• **TÂCHES À RÉALISER**:
**1)** Dans l’extrait sur les médias et la propagande, à qui les journalistes réservent-ils exclusivement le terme propagande ?
**2)** Réécrivez le passage de l’extrait sur les médias et la propagande qui va de « Dans le cas » à « à ses adversaires. », en mettant « organes de presse » à la place de « medias ».
**3)** Poursuivez l’extrait sur les médias et la propagande en reprenant juste après sa dernière phrase.

L’inéluctable rôle d’agent de la propagande

Dans les récits faits de ces conflits, il n’est pas surprenant que le terme propagande soit régulièrement employé par les journalistes et exclusivement réservé aux adversaires du pouvoir dont ils discréditent les informations. Il est à regretter cependant que l’habileté que ces professionnels de l’information mettent à démanteler la rhétorique des adversaires du pouvoir et à susciter l’extrême méfiance de l’opinion à leur égard disparaisse soudainement lorsqu’il s’agit d’étayer les thèses du pouvoir afin qu’elles gagnent l’adhésion de l’opinion. Les medias font par ce biais la preuve qu’il leur est extrêmement difficile de jouer un rôle autre que celui d’agent-double de la propagande : celle qu’ils dénoncent chez les adversaires du pouvoir et celle issue du pouvoir qu’ils promeuvent allégrement sans jamais la mentionner.

Dans le cas de la guerre en Libye par exemple, la capacité à mettre en doute les marqueurs temporels des vidéos de Kadhafi, la véracité des images que diffuse le pouvoir libyen tout comme la remise en cause systématique de la réalité des chiffres annoncés sur le nombre de victimes des bombardements alliés contraste avec l’absence de réserve concernant les informations diffusées fournies par les rebelles, par l’OTAN ou les autorités françaises. Tout ce travail bien que partial serait à saluer si au même moment ces mêmes medias ne s’évertuaient pas à entretenir constamment l’impression qu’ils sont au détriment de l’opinion publique une pièce essentielle de la stratégie de communication du pouvoir et ses alliés dans la guerre de l’information qu’il livre à ses adversaires.

Le journaliste, un allié peu fiable dans la quête de la vérité

Il est pour cette raison inconcevable d’attendre des journalistes une quelconque équité dans le traitement des informations concernant les protagonistes de ces conflits et attendre d’eux qu’ils confrontent systématiquement les différentes versions d’un fait majeur est illusoire. Il faut reconnaître que ces exigences sont beaucoup trop élevées pour une profession qui doit livrer « l’information qui convient » à l’opinion tout en ménageant ses sources de financement dont le pouvoir. Il est toutefois navrant de voir que les journalistes prennent systématiquement le parti du discrédit méticuleux de leur profession en se livrant à ces acrobaties qui consistent à taire les manipulations de l’opinion par le pouvoir et à rendre extrêmement floue la frontière entre ce qui relève de l’analyse d’une problématique et ce qui n’est qu’une vulgaire propagande au service des puissants.

• **ENREGISTREMENTS FOURNIS**:
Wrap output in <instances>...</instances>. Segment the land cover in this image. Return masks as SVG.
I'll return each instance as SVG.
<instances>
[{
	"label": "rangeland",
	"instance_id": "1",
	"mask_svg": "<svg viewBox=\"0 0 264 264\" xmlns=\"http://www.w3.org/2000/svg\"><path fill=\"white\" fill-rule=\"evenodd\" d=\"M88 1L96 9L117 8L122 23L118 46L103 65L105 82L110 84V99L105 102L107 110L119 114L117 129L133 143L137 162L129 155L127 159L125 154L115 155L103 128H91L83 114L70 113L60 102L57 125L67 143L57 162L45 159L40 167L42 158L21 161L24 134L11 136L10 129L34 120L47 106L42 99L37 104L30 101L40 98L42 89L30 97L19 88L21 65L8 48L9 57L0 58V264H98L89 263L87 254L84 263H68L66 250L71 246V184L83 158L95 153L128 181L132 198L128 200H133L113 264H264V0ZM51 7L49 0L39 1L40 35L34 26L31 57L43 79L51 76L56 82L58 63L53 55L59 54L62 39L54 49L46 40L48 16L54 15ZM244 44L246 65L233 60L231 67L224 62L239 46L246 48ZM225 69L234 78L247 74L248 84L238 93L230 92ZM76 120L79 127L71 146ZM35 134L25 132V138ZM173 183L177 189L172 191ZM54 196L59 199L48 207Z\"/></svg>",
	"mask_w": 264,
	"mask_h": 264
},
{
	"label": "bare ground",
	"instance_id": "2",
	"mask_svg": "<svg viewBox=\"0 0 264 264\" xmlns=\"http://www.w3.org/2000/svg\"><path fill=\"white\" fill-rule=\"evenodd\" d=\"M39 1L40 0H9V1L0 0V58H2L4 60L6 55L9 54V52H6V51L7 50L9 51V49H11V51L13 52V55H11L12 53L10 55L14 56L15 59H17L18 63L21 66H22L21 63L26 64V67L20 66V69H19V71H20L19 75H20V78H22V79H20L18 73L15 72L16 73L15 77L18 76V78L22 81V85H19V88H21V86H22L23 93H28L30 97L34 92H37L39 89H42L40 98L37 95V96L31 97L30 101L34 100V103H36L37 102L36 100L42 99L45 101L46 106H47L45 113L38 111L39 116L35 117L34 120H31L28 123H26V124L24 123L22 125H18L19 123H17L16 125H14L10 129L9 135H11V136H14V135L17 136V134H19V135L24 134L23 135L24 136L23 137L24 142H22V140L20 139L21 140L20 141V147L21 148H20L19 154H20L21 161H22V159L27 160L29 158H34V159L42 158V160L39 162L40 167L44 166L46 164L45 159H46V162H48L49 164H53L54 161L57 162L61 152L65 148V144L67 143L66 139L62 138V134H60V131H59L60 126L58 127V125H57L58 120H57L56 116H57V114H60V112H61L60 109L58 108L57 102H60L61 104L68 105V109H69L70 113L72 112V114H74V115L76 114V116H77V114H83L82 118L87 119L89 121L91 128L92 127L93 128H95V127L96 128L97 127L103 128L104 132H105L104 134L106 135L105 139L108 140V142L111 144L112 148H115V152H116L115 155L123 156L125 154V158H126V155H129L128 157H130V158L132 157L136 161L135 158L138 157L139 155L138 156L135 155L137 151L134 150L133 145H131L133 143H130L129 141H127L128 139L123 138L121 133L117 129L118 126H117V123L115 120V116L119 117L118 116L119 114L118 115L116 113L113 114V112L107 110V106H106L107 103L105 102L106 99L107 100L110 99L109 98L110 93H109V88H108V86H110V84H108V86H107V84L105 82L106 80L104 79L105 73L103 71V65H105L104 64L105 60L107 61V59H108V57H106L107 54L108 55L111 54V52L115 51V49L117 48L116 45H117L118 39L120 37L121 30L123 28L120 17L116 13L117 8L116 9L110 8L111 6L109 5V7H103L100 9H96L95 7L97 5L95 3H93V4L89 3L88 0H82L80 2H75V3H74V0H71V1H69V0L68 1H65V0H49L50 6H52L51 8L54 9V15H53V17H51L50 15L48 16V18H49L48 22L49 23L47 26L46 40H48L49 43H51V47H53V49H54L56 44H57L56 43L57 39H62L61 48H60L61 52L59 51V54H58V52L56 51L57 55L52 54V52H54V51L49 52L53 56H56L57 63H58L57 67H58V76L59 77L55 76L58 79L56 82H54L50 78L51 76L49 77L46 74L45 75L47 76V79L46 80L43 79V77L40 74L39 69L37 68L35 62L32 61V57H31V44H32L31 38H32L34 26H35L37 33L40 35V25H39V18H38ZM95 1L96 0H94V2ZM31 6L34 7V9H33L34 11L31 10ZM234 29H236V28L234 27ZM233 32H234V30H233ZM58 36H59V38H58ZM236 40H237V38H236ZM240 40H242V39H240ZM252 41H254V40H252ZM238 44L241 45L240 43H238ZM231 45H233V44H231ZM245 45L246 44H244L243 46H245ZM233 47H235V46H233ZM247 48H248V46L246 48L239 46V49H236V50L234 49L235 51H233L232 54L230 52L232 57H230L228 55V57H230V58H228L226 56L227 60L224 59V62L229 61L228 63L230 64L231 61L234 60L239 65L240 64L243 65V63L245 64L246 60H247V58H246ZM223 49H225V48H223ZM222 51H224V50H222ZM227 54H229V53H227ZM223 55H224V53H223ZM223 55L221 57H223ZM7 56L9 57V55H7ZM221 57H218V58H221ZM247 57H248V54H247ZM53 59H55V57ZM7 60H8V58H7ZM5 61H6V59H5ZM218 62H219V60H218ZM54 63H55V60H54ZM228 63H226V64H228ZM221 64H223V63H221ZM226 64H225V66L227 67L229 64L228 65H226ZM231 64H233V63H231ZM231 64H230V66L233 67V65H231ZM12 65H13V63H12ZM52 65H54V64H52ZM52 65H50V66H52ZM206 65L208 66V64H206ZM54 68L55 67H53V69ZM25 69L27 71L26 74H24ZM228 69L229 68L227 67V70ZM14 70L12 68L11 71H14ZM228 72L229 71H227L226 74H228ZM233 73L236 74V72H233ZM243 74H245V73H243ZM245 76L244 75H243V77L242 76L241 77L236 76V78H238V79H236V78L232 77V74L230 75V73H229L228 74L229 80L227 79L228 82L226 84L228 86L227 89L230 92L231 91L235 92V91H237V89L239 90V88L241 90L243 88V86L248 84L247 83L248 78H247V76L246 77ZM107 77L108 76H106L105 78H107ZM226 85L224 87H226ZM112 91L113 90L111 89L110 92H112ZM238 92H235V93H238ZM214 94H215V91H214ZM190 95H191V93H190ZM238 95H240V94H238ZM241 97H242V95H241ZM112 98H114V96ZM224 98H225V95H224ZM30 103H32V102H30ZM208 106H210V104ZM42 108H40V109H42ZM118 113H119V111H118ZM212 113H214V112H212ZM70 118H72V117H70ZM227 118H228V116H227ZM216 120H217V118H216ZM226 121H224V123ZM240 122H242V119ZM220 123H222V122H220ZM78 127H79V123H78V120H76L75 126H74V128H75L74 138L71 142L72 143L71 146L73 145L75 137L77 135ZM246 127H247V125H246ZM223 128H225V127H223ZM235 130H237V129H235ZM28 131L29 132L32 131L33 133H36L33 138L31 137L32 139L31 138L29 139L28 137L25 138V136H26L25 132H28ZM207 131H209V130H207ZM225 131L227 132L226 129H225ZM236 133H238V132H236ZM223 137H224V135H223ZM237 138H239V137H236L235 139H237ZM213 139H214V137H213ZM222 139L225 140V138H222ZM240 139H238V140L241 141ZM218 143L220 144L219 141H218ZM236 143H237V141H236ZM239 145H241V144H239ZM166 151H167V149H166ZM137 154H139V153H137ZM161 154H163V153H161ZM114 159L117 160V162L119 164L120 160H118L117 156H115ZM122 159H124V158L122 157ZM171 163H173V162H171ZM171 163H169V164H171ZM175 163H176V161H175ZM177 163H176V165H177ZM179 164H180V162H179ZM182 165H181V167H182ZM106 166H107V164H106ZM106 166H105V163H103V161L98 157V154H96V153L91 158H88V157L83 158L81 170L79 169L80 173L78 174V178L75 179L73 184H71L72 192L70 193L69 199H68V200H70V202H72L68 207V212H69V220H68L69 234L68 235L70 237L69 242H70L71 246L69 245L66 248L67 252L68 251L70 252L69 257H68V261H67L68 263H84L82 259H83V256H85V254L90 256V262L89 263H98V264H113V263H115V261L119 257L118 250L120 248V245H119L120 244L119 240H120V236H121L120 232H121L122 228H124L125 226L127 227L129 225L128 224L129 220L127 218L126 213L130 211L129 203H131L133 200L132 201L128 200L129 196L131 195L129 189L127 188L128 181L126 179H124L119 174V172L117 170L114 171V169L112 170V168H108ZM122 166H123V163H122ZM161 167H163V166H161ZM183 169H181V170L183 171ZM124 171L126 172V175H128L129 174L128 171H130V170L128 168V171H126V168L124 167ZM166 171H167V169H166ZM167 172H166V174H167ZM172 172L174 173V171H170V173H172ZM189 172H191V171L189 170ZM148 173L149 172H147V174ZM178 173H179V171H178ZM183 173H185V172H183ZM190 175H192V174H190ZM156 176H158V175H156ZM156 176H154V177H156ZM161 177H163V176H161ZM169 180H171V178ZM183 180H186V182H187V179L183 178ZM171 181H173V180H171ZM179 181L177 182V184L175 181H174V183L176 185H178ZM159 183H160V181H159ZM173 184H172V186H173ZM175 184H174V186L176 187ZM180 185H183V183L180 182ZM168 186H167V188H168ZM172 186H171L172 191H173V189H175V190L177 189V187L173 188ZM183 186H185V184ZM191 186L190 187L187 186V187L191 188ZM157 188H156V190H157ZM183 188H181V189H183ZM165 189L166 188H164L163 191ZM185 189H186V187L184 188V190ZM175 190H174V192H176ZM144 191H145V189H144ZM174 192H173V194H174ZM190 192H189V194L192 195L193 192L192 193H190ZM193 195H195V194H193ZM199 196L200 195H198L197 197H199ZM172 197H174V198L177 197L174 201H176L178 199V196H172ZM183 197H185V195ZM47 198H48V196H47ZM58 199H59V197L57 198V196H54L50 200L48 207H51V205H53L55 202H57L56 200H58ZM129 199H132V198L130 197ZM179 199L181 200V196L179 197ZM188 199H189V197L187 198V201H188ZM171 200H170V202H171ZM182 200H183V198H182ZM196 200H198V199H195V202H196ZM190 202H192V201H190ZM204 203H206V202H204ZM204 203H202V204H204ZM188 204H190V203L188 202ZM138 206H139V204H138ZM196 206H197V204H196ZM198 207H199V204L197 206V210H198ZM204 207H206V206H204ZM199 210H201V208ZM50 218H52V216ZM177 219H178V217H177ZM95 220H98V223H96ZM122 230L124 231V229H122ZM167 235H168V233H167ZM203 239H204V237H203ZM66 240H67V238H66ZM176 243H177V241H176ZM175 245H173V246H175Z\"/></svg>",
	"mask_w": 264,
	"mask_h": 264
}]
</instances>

• **RÉPONSES FINALES**:
**1)** Aux adversaires du pouvoir, dont ils discréditent les informations.

**2)**
Dans le cas de la guerre en Libye par exemple, la capacité à mettre en doute les marqueurs temporels des vidéos de Kadhafi, la véracité des images que diffuse le pouvoir libyen tout comme la remise en cause systématique de la réalité des chiffres annoncés sur le nombre de victimes des bombardements alliés contraste avec l’absence de réserve concernant les informations diffusées fournies par les rebelles, par l’OTAN ou les autorités françaises. Tout ce travail bien que partial serait à saluer si au même moment ces mêmes organes de presse ne s’évertuaient pas à entretenir constamment l’impression qu’ils sont au détriment de l’opinion publique une pièce essentielle de la stratégie de communication du pouvoir et ses alliés dans la guerre de l’information qu’il livre à ses adversaires.

**3)**
Accepter de s’informer auprès des medias de référence revient à se livrer à l’acquisition de kits de « prêt à penser » à l’usage de tous ceux qui veulent s’exonérer de toute réflexion critique. Des kits tout aussi indispensables à celui qui prétend vouloir connaître la vérité sur les tragiques évènements dont le monde entier est témoin. Dans cette quête de la vérité le journaliste est un allié d’autant peu fiable qu’il aime à être parfois « embarqué », sur le champ de bataille avec l’un des belligérants, dans les coulisses du pouvoir pour y recueillir les meilleures confidences et autres indiscrétions qui donnent de la crédibilité à son propos.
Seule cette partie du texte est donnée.